== Data shown

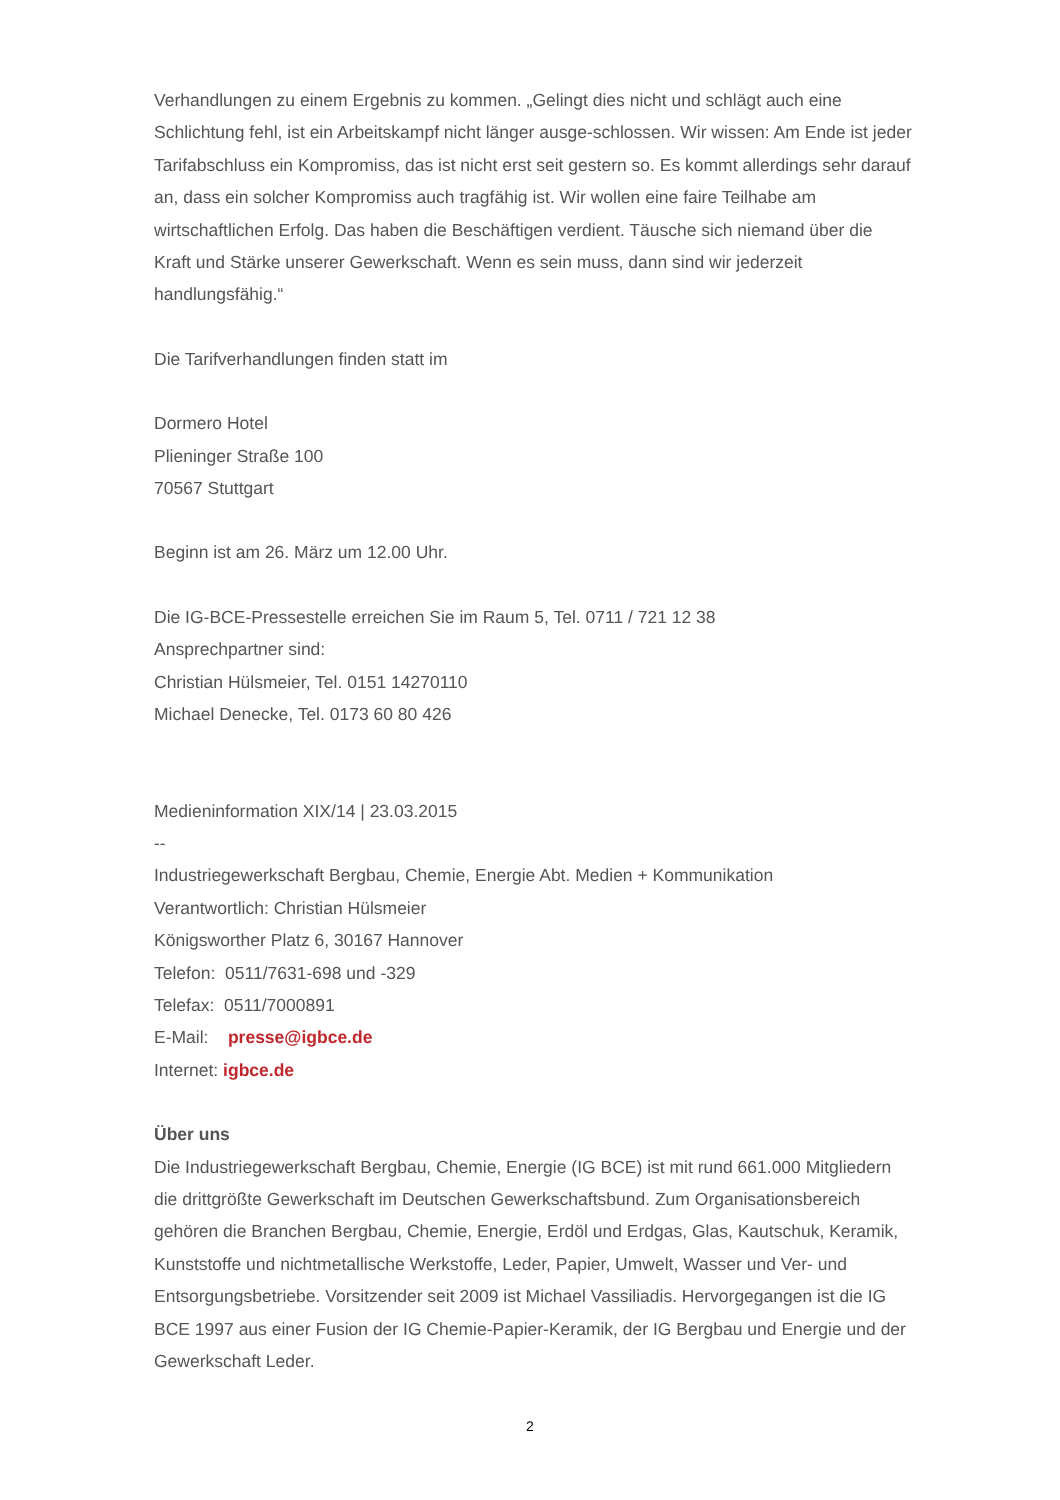Verhandlungen zu einem Ergebnis zu kommen. „Gelingt dies nicht und schlägt auch eine Schlichtung fehl, ist ein Arbeitskampf nicht länger ausge-schlossen. Wir wissen: Am Ende ist jeder Tarifabschluss ein Kompromiss, das ist nicht erst seit gestern so. Es kommt allerdings sehr darauf an, dass ein solcher Kompromiss auch tragfähig ist. Wir wollen eine faire Teilhabe am wirtschaftlichen Erfolg. Das haben die Beschäftigen verdient. Täusche sich niemand über die Kraft und Stärke unserer Gewerkschaft. Wenn es sein muss, dann sind wir jederzeit handlungsfähig.“
Die Tarifverhandlungen finden statt im
Dormero Hotel
Plieninger Straße 100
70567 Stuttgart
Beginn ist am 26. März um 12.00 Uhr.
Die IG-BCE-Pressestelle erreichen Sie im Raum 5, Tel. 0711 / 721 12 38
Ansprechpartner sind:
Christian Hülsmeier, Tel. 0151 14270110
Michael Denecke, Tel. 0173 60 80 426
Medieninformation XIX/14 | 23.03.2015
--
Industriegewerkschaft Bergbau, Chemie, Energie Abt. Medien + Kommunikation
Verantwortlich: Christian Hülsmeier
Königsworther Platz 6, 30167 Hannover
Telefon: 0511/7631-698 und -329
Telefax: 0511/7000891
E-Mail: presse@igbce.de
Internet: igbce.de
Über uns
Die Industriegewerkschaft Bergbau, Chemie, Energie (IG BCE) ist mit rund 661.000 Mitgliedern die drittgrößte Gewerkschaft im Deutschen Gewerkschaftsbund. Zum Organisationsbereich gehören die Branchen Bergbau, Chemie, Energie, Erdöl und Erdgas, Glas, Kautschuk, Keramik, Kunststoffe und nichtmetallische Werkstoffe, Leder, Papier, Umwelt, Wasser und Ver- und Entsorgungsbetriebe. Vorsitzender seit 2009 ist Michael Vassiliadis. Hervorgegangen ist die IG BCE 1997 aus einer Fusion der IG Chemie-Papier-Keramik, der IG Bergbau und Energie und der Gewerkschaft Leder.
2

====

• _Your assignment_: Every line above with the string "Michael" in it needs to be copied.

• _Response below_:
Michael Denecke, Tel. 0173 60 80 426
Die Industriegewerkschaft Bergbau, Chemie, Energie (IG BCE) ist mit rund 661.000 Mitgliedern die drittgrößte Gewerkschaft im Deutschen Gewerkschaftsbund. Zum Organisationsbereich gehören die Branchen Bergbau, Chemie, Energie, Erdöl und Erdgas, Glas, Kautschuk, Keramik, Kunststoffe und nichtmetallische Werkstoffe, Leder, Papier, Umwelt, Wasser und Ver- und Entsorgungsbetriebe. Vorsitzender seit 2009 ist Michael Vassiliadis. Hervorgegangen ist die IG BCE 1997 aus einer Fusion der IG Chemie-Papier-Keramik, der IG Bergbau und Energie und der Gewerkschaft Leder.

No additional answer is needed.